• **Directive 1**
In the abstract about science education in Sweden, since when have secondary school pupils in Kopparberg, Skinnskatteberg and Kumla been working with research experiments?
• **Directive 2**
Copy the stretch of the records from the line that contains "FORMERLY GOLABZ" through the end of the records, both ends included, and leave the pictures out.

• **Extract to read**

※ ※ ※

Education – an Example from Sweden

Lotta Sartz

1, 2, a)

_{and Mattias Bäckström}

2, b)

1_{Bergskraft Bergslagen AB, Harald Olsgatan 1, SE-714 31 Kopparberg, Sweden} 2_{Man-Technology-Environment Research Centre, Örebro University, SE-701 82 Örebro, Sweden}

a)_{Corresponding author: lotta.sartz@oru.se} b)_{mattias.backstrom@oru.se}

Abstract. Future environmental and ecological sustainability depends on the younger generation's knowledge and

interest within the fields of science and technology. In Sweden, we have seen a decreasing interest for higher education in these subjects, in particular mathematics and chemistry. Pupils in the age 13-15 declare that they find these subjects difficult to relate to and their opinion is that these subjects are difficult to learn and that only the really smart ones understand them. The trend is also noticeable in international surveys comparing pupils’ level of education at different ages. Since autumn 2011 pupils in secondary school (13 years) in towns of Kopparberg, Skinnskatteberg and Kumla, Sweden, are working with research experiments related to local environmental issues. The three year project is funded by two Leader organizations and is run by a researcher (PhD) in environmental science at the University of Örebro, Sweden. The pupils have their own research experiments at the school. Solving and finding new technologies for treatment/remediation of local environmental problems using alternative amendments is in focus during the experiments. The scientific quality of the experiments and the results should be good enough to allow for scientific publication. This research project shows that pupils can become very interested in environmental issues and science. The most important factors are: (1) A real problem, real research and someone truly interested in their results, (2) A local problem that they can relate to, and (3) They are allowed to follow their experiment, designing them, measuring on samples etc.

INTRODUCTION

According to the OECD study PISA (Programme for International Student Assessment) Sweden is the country with the largest knowledge drop for 15 year old pupils in mathematics, reading comprehension and natural sciences compared to earlier studies [1].

※ ※ ※

• **Information given**
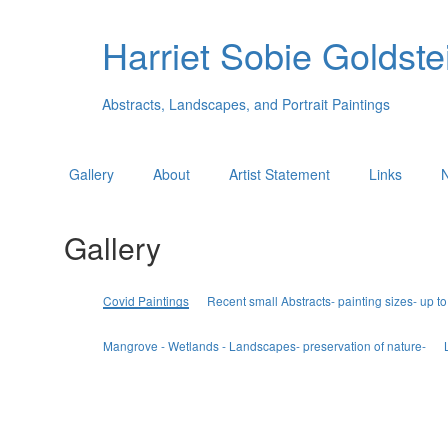
Harriet Sobie Goldstei
Abstracts, Landscapes, and Portrait Paintings
Gallery
About
Artist Statement
Links
Gallery
Covid Paintings
Recent small Abstracts- painting sizes- up to
Mangrove - Wetlands - Landscapes- preservation of nature-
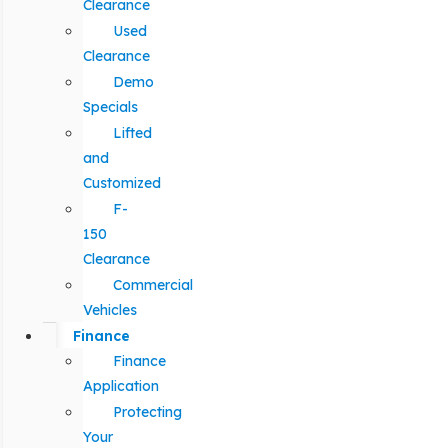
Clearance
Used
Clearance
Demo
Specials
Lifted
and
Customized
F-
150
Clearance
Commercial
Vehicles
Finance
Finance
Application
Protecting
Your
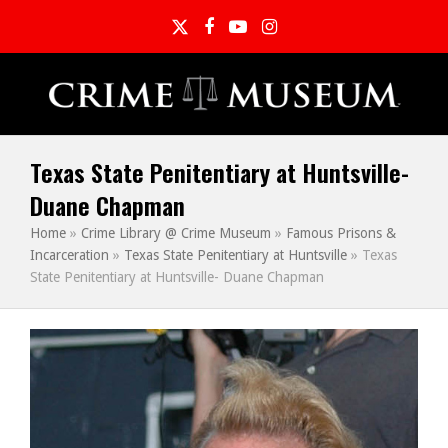
Twitter
Facebook
YouTube
Instagram
Texas State Penitentiary at Huntsville-
Duane Chapman
Home
»
Crime Library @ Crime Museum
»
Famous Prisons &
Incarceration
»
Texas State Penitentiary at Huntsville
»
Texas
State Penitentiary at Huntsville- Duane Chapman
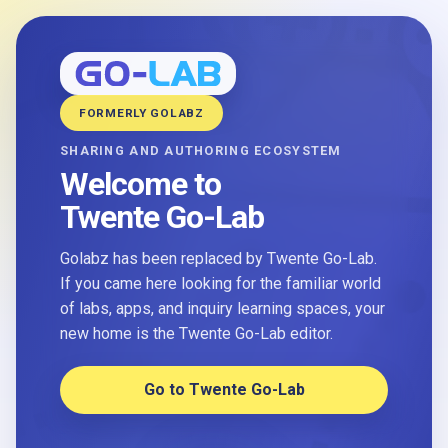
FORMERLY GOLABZ
SHARING AND AUTHORING ECOSYSTEM
Welcome to
Twente Go-Lab
Golabz has been replaced by Twente Go-Lab.
If you came here looking for the familiar world
of labs, apps, and inquiry learning spaces, your
new home is the Twente Go-Lab editor.
Go to Twente Go-Lab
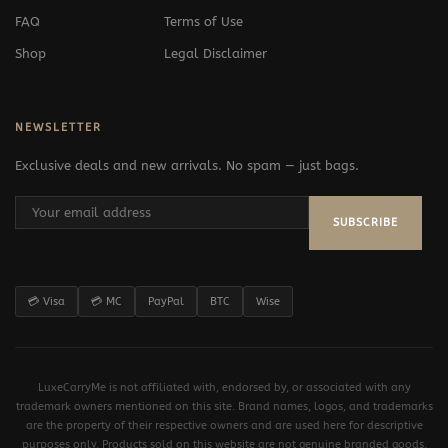
FAQ
Terms of Use
Shop
Legal Disclaimer
NEWSLETTER
Exclusive deals and new arrivals. No spam — just bags.
SUBSCRIBE
💳 Visa
💳 MC
PayPal
BTC
Wise
LuxeCarryMe is not affiliated with, endorsed by, or associated with any
trademark owners mentioned on this site. Brand names, logos, and trademarks
are the property of their respective owners and are used here for descriptive
purposes only. Products sold on this website are not genuine branded goods.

※ ※ ※

• **Expected output 1**
Since autumn 2011.

• **Expected output 2**
FORMERLY GOLABZ
SHARING AND AUTHORING ECOSYSTEM
Welcome to
Twente Go-Lab
Golabz has been replaced by Twente Go-Lab.
If you came here looking for the familiar world
of labs, apps, and inquiry learning spaces, your
new home is the Twente Go-Lab editor.
Go to Twente Go-Lab
FAQ
Terms of Use
Shop
Legal Disclaimer
NEWSLETTER
Exclusive deals and new arrivals. No spam — just bags.
SUBSCRIBE
💳 Visa
💳 MC
PayPal
BTC
Wise
LuxeCarryMe is not affiliated with, endorsed by, or associated with any
trademark owners mentioned on this site. Brand names, logos, and trademarks
are the property of their respective owners and are used here for descriptive
purposes only. Products sold on this website are not genuine branded goods.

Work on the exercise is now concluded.